## Required tasks
1 - In the forwarded email about David Morehouse, in what season and year did Morehouse arrive at the unit?
2 - Which people are named in the passage quoted from the book in the forwarded email about David Morehouse?
3 - Copy the stretch of the forwarded email about David Morehouse from "I came across" through "explain some things.".

From: "Mark Isganitis"
To: updates@globalserve.net
Date: Tue, 27 Jan 1998 21:26:50 4
Subject: (Fwd) The Real David Morehouse??
Hi!
I came across this post on another mail service I belong to
and I thought it might be interesting reading for some of
the folks out there.
I have no knowledge of the accuracy of the information
contained in this post, and cannot represent it as completely
true or factual. However it may explain some things.
------- Forwarded Message Follows -------
From: "Kasten, Kathy"
To: "MINDCONTROL-L@mail.sonic.net"
Subject: [MC] The Real David Morehouse??
Date: Mon, 15 Dec 97 12:46:00 PST
Remote Viewers: The Secret History of America's Psychic Spies
By Jim Schnabel; Dell Books, 1997 (July??)
Pages 350-351, Chapter 22 "The Haunted House"
"There was one member of the unit who seemed almost to personify
the fate of the program. He was a thirty-four-year-old Army
captain, David Morehouse, and he arrived in the summer of 1988.
Though Morehouse had never seen combat, he had commanded a Ranger
company and had later, briefly, been a member of a secret
special-operations squad known as Intelligence Support Activity
(ISA). Morehouse was intelligent, a smooth talker, and his
career seemed to be on a fast track. Even taking into account
the enormous exaggerations that go into military performance
reports, it was clear from Morehouse's that he was a cut above
most officers.
"Morehouse heard about the remote-viewing unit while he was at
ISA. He had no history of psychic experiences, but he had a
casual interest in the paranormal, and the idea of being
transformed from an ordinary Army officer into a shaman-spy
attracted him, as it had so many others. Paul Smith, charged
with evaluating potential recruits, thought Morehouse - who like
Smith was a Mormon - would make a good candidate.
"After arriving at the unit and training with Smith and Dames and
Lyn Buchanan, Morehouse began to participate in DT-S's day-to-day
activities.

## Record set
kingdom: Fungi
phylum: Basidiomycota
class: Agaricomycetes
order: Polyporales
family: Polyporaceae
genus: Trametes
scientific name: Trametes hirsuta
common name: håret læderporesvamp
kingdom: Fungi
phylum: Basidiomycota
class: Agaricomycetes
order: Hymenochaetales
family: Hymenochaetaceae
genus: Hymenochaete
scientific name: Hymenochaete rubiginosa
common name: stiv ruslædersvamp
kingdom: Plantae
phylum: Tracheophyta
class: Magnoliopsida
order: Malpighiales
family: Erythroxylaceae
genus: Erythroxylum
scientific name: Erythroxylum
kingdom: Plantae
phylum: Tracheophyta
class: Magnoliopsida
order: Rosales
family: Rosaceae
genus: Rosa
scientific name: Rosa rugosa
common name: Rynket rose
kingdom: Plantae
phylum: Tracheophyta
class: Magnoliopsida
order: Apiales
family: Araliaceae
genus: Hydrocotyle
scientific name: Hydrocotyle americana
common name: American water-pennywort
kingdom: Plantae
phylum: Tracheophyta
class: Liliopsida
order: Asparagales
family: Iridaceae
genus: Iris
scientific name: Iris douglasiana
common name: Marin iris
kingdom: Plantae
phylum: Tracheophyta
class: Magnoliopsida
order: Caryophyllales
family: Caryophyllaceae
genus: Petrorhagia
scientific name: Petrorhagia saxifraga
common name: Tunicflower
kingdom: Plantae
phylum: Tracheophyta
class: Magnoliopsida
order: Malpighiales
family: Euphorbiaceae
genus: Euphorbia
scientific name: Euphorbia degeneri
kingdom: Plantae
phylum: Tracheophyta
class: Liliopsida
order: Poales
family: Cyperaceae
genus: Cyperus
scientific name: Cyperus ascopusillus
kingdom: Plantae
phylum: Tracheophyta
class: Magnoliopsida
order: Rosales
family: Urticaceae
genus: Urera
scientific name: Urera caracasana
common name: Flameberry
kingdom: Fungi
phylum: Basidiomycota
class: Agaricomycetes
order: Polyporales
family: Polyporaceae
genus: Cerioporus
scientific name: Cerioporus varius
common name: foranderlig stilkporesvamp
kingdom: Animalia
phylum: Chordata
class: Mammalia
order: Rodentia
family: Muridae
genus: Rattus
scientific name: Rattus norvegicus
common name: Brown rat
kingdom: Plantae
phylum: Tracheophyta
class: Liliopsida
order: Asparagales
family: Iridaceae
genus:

## Exercise solutions
1 - The summer of 1988.

2 - David Morehouse, Paul Smith, Dames, and Lyn Buchanan.

3 -
I came across this post on another mail service I belong to
and I thought it might be interesting reading for some of
the folks out there.
I have no knowledge of the accuracy of the information
contained in this post, and cannot represent it as completely
true or factual. However it may explain some things.